A focus on Native American cinema with film screenings and discussions, an introductory workshop to encourage prospective professionals, and a weeklong residency by prominent Cherokee actress DeLanna Studi are among the highlights of “Native American Cinema: A New Storytelling Tradition.” Activities take place at various Green Bay area locations Saturday, March 2, through Friday, March 8. UW-Green Bay is a co-host of the project along with the Green Bay Film Festival and the local American Indian Film Society. We’ll have more details including the list of special events in our next issue. See news release.

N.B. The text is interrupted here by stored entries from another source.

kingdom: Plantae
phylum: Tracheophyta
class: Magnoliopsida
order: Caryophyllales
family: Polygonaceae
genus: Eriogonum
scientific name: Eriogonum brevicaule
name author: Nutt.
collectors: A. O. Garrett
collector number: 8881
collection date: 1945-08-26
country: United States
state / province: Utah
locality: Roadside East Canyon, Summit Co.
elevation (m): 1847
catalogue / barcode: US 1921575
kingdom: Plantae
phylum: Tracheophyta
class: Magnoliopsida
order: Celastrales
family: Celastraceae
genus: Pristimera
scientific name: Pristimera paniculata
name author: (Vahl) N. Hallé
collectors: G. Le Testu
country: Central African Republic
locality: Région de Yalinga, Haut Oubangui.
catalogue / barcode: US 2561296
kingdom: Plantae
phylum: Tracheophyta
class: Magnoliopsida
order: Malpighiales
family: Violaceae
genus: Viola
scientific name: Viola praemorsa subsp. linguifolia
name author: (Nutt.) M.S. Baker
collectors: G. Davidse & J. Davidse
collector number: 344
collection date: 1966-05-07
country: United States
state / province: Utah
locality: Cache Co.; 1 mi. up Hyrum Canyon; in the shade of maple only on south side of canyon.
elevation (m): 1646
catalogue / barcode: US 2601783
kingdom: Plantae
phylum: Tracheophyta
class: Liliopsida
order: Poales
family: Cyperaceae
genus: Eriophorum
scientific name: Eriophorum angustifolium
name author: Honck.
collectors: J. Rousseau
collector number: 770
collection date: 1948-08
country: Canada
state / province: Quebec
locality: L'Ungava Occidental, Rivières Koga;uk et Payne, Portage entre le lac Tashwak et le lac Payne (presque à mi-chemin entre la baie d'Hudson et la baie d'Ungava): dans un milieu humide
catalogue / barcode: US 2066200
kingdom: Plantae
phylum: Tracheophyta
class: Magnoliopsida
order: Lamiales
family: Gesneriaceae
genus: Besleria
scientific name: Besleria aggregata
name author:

Wisconsin Humanities Council grant boosts interdisciplinary project
The “Native American Cinema” project is funded in part by a $10,000 grant from the Wisconsin Humanities Council’s Greater Green Bay Area Humanities Fund, with funds from the National Endowment for the Humanities. The grant arose from a distinctly interdisciplinary collaboration. The project’s director, Prof. JP Leary, notes that the Green Bay Film Festival approached him last year for support in creating a track of Native films for the March 2013 festival. Michelle Danforth and Cyndee Sweetland asked him to assist with applying for the humanities council grant. Another supporter was Prof. David Coury, a Film Festival board member who also directs the Green Bay Film Society and was interested in bringing a full-length Native film to that series. At the same time, educator Norbert Hill of Oneida was looking to establish a Native film society locally. In addition, students with UW-Green Bay’s Intertribal Student Council were interested in scheduling a follow-up to their successful fall 2012 screening of the film Crooked Arrows. The strong local interest led Leary, who knew Studi through her work as an actress and advocate, to approach her about a possible residency in Green Bay.